Top of DATA FOR ANALYSIS
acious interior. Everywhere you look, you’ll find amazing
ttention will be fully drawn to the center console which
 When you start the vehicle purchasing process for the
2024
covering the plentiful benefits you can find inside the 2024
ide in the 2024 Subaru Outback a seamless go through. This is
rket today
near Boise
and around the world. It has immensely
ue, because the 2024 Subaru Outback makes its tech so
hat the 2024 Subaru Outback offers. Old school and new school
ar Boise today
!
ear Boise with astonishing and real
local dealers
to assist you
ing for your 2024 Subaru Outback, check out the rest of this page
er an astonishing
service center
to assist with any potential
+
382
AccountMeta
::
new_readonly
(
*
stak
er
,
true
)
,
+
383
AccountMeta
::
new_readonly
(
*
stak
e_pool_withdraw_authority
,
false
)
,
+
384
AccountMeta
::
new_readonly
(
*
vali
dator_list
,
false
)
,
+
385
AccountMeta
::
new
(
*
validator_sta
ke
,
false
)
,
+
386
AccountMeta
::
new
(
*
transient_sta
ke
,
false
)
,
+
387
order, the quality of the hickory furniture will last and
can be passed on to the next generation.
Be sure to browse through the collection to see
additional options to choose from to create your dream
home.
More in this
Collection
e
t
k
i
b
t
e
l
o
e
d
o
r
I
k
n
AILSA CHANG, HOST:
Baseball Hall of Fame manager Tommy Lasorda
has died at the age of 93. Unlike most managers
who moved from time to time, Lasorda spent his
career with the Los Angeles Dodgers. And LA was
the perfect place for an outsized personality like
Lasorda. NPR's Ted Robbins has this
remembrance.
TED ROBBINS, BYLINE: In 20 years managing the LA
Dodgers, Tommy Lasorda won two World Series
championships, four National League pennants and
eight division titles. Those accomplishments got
Bottom of DATA FOR ANALYSIS
Top of DATA FOR ANALYSIS
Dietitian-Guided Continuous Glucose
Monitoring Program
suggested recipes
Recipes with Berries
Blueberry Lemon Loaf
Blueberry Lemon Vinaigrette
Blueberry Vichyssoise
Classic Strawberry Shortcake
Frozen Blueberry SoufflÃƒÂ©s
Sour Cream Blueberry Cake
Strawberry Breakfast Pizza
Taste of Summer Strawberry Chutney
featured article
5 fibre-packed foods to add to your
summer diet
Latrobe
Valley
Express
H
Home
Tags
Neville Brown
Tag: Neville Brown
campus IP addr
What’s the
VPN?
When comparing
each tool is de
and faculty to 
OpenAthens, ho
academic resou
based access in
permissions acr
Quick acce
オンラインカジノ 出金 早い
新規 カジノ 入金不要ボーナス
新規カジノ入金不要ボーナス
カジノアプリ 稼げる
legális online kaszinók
Bottom of DATA FOR ANALYSIS
▶ AIM OF THE TASK
Reproduce exactly the stretch of the material above that starts at the line with "acious interior. Everywhere" and ends at the line with "career with the", both included, and nothing else.

▶ TASK RESPONSE
acious interior. Everywhere you look, you’ll find amazing
ttention will be fully drawn to the center console which
 When you start the vehicle purchasing process for the
2024
covering the plentiful benefits you can find inside the 2024
ide in the 2024 Subaru Outback a seamless go through. This is
rket today
near Boise
and around the world. It has immensely
ue, because the 2024 Subaru Outback makes its tech so
hat the 2024 Subaru Outback offers. Old school and new school
ar Boise today
!
ear Boise with astonishing and real
local dealers
to assist you
ing for your 2024 Subaru Outback, check out the rest of this page
er an astonishing
service center
to assist with any potential
+
382
AccountMeta
::
new_readonly
(
*
stak
er
,
true
)
,
+
383
AccountMeta
::
new_readonly
(
*
stak
e_pool_withdraw_authority
,
false
)
,
+
384
AccountMeta
::
new_readonly
(
*
vali
dator_list
,
false
)
,
+
385
AccountMeta
::
new
(
*
validator_sta
ke
,
false
)
,
+
386
AccountMeta
::
new
(
*
transient_sta
ke
,
false
)
,
+
387
order, the quality of the hickory furniture will last and
can be passed on to the next generation.
Be sure to browse through the collection to see
additional options to choose from to create your dream
home.
More in this
Collection
e
t
k
i
b
t
e
l
o
e
d
o
r
I
k
n
AILSA CHANG, HOST:
Baseball Hall of Fame manager Tommy Lasorda
has died at the age of 93. Unlike most managers
who moved from time to time, Lasorda spent his
career with the Los Angeles Dodgers. And LA was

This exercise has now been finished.